US-based company GarrettCom has produced new firmware versions to mitigate vulnerabilities in Magnum 6k and Magnum 10k product lines. Issues like authentication, denial of service, and cross-site scripting vulnerabilities have been encountered in those versions. All versions prior to 4.5.6 of both the product lines have been affected.
The vulnerabilities can be exploited remotely by executing arbitrary code on the target device.
However, operational environment, architecture, and product implementation are the factors on which the impact on the individual organizations is based.
Researchers have found multiple XSS (cross-site scripting) vulnerabilities in the web server present on the device, which can be exploited by an unauthenticated attacker.
CVE-2015-3960 has been assigned for the vulnerabilities related to the use of hard core credentials. The firmware contains hard-coded RSA private keys and certificate files, which are used by the server for SSH connections and HTTPS connections. There is a hard-coded password for a serial console connected high privileged user.
Memory can be corrupted by issuing a certain form of URL against the device’s web server.
These vulnerabilities can be remotely exploited and no known public exploits specifically target them.

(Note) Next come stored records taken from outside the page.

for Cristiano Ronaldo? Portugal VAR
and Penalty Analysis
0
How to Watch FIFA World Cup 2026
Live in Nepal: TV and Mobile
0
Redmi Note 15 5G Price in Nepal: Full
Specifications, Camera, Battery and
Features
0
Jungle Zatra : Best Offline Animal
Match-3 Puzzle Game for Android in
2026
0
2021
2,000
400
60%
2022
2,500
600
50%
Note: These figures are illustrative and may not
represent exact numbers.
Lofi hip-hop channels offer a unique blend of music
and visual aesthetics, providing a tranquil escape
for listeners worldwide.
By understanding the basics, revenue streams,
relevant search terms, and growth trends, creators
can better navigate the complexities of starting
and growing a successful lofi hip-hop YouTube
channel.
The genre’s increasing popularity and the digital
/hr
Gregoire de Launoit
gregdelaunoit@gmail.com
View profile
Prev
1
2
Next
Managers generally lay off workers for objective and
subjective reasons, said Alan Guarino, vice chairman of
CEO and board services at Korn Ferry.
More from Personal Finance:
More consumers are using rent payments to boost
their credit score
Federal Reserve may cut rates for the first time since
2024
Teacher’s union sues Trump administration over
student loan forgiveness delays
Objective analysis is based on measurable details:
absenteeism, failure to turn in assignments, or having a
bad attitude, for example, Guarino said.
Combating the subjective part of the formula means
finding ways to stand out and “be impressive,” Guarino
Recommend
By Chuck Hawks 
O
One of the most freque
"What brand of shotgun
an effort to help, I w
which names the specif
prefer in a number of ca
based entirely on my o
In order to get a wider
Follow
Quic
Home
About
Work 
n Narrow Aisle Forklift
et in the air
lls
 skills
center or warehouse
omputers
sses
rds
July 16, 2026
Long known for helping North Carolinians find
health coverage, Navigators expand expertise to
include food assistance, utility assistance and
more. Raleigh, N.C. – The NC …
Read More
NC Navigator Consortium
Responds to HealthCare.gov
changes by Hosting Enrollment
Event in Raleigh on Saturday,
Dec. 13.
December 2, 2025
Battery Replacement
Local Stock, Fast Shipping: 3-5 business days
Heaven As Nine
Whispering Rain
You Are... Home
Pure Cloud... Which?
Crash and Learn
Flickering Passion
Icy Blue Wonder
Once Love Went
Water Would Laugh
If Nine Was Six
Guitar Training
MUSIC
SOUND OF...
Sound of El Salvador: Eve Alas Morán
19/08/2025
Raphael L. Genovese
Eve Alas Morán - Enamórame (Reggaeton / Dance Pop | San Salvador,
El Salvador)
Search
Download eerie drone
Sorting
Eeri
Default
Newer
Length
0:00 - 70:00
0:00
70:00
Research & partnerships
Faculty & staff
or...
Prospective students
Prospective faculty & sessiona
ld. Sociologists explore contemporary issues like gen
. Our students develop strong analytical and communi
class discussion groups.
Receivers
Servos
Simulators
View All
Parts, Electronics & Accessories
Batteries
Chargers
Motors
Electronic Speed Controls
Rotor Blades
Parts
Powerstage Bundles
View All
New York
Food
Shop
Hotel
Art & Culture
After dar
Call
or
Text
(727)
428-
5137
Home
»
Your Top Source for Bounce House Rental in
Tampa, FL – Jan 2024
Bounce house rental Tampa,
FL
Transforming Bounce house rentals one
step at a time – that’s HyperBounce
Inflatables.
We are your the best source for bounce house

According to the ICS-CERT, the latest versions of GarrettCom Magnum 6K and Magnum 10K software fix these vulnerabilities. Version 4.5.5 was released December 2014, and Version 4.5.6 was released January 2015. Users may download the latest software version and release notes from the following web site:
ICS-CERT recommends that users should perform access control checks to limit the user’s reach of the feature. Use an application firewall to detect XSS attacks. Minimize network exposure for all control system devices and/or systems, and ensure that they are not accessible from the Internet.